Icosahedrite is the first known naturally occurring quasicrystal phase. It has the composition Al_{63}Cu_{24}Fe_{13} and is a mineral approved by the International Mineralogical Association in 2010. Its discovery followed a 10-year-long systematic search by an international team of scientists led by Luca Bindi and Paul J. Steinhardt to find the first natural quasicrystal.

It occurs as tiny grains in a small sample labelled "khatyrkite" (catalog number 46407/G, housed in The Museum of Natural History, University of Florence, Italy), collected from an outcrop of weathered serpentinite in the Khatyrka ultramafic zone of the Koryak-Kamchatka area, Koryak Mountains, Russia. The rock sample also contains spinel, diopside, forsterite, nepheline, sodalite, corundum, stishovite, khatyrkite, cupalite and an unnamed AlCuFe alloy. Evidence shows that the sample is actually extraterrestrial in origin, delivered to the Earth by a CV3 carbonaceous chondrite asteroid that dates back 4.5 Gya. A geological expedition has identified the exact place of the original discovery and found more specimens of the meteorite.

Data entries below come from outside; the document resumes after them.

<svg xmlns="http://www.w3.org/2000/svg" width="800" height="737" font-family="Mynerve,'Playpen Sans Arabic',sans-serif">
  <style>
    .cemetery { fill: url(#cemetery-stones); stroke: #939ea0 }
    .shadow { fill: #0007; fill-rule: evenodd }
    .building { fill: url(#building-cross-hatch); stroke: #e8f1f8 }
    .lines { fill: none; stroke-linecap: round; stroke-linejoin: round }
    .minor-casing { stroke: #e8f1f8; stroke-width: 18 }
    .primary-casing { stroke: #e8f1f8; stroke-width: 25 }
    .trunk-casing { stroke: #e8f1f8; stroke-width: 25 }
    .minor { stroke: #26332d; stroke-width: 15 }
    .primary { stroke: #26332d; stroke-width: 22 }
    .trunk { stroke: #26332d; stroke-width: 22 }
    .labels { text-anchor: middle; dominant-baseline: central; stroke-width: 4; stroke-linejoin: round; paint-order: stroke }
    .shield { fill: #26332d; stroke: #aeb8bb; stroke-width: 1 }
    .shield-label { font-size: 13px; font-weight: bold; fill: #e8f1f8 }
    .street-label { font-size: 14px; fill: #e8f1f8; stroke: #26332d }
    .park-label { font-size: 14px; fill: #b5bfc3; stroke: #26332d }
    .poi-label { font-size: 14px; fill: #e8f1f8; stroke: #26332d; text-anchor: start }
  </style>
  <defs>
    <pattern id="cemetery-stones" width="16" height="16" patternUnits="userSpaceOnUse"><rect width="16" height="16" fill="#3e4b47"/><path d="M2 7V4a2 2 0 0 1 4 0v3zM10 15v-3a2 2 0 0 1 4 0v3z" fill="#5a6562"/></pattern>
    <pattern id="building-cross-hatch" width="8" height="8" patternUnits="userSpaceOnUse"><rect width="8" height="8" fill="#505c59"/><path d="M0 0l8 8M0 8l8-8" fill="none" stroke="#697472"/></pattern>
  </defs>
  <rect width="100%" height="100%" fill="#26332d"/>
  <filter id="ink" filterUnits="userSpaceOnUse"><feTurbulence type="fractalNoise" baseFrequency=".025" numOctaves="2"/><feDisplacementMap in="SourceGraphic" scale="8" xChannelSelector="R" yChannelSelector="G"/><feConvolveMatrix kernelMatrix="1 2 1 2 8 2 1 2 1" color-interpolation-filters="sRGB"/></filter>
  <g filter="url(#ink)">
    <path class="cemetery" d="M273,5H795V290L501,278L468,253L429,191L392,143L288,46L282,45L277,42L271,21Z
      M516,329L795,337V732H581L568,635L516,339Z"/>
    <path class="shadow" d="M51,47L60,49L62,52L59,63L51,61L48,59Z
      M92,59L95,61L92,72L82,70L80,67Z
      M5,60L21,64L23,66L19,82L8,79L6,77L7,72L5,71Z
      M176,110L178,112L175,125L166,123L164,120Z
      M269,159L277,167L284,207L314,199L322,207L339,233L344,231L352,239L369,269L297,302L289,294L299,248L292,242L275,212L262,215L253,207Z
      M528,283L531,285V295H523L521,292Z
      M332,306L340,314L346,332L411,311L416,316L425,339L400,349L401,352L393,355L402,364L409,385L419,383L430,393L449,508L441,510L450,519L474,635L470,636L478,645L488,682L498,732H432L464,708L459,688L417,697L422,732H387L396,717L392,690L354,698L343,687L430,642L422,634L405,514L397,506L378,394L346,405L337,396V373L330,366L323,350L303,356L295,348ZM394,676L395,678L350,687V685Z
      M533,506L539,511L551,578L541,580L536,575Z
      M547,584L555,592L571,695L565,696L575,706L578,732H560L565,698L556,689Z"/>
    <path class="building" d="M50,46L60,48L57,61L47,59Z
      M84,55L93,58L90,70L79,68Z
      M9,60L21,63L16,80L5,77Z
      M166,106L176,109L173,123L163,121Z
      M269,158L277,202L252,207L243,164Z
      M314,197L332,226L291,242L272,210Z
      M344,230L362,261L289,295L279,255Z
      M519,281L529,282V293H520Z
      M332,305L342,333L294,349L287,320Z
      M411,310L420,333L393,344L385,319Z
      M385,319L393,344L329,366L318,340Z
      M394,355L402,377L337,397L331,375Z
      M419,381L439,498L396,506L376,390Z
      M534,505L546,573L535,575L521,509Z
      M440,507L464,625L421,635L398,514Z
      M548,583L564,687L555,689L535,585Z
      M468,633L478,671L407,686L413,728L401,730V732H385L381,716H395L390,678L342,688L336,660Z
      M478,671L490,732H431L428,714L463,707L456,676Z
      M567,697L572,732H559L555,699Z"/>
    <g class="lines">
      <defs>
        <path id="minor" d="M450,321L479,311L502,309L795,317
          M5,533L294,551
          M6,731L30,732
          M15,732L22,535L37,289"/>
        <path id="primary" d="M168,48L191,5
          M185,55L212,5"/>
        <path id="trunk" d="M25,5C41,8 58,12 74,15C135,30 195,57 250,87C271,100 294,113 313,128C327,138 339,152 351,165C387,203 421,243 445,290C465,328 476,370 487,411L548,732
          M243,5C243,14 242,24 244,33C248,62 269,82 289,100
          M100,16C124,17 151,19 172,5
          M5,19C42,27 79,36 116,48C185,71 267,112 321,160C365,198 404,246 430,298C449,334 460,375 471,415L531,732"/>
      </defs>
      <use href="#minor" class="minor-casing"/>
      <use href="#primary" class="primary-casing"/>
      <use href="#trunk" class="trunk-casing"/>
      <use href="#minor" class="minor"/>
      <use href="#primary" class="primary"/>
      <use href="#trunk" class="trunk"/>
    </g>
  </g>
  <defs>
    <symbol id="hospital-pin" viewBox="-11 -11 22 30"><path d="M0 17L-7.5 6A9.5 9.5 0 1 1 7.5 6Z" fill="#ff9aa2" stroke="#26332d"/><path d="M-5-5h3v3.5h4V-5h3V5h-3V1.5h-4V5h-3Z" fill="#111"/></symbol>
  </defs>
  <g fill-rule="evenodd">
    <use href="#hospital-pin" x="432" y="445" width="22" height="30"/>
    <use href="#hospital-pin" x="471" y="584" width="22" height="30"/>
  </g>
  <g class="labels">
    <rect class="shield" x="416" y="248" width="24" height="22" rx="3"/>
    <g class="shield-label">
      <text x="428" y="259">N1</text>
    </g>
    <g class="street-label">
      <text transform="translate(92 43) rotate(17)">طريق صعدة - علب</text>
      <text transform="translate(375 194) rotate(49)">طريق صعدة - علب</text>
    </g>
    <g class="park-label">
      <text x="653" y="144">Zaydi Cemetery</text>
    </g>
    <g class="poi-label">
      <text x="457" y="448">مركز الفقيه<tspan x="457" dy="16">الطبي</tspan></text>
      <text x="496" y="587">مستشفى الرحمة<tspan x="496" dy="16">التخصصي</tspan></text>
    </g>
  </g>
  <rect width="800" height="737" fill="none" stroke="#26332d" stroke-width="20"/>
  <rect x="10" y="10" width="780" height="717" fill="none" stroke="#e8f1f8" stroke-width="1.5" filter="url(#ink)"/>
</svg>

The same Al-Cu-Fe quasicrystal phase had previously been created in the laboratory by Japanese experimental metallurgists in the late 1980s.

The concept of quasicrystals — along with the term — was first introduced in 1984 by Steinhardt and Dov Levine, both then at the University of Pennsylvania. The first synthetic quasicrystal, a combination of aluminium and manganese, was reported in 1984 by Israeli materials scientist Dan Shechtman and colleagues at the U.S. National Institute of Standards and Technology, a finding for which Shechtman won the 2011 Nobel Prize for Chemistry.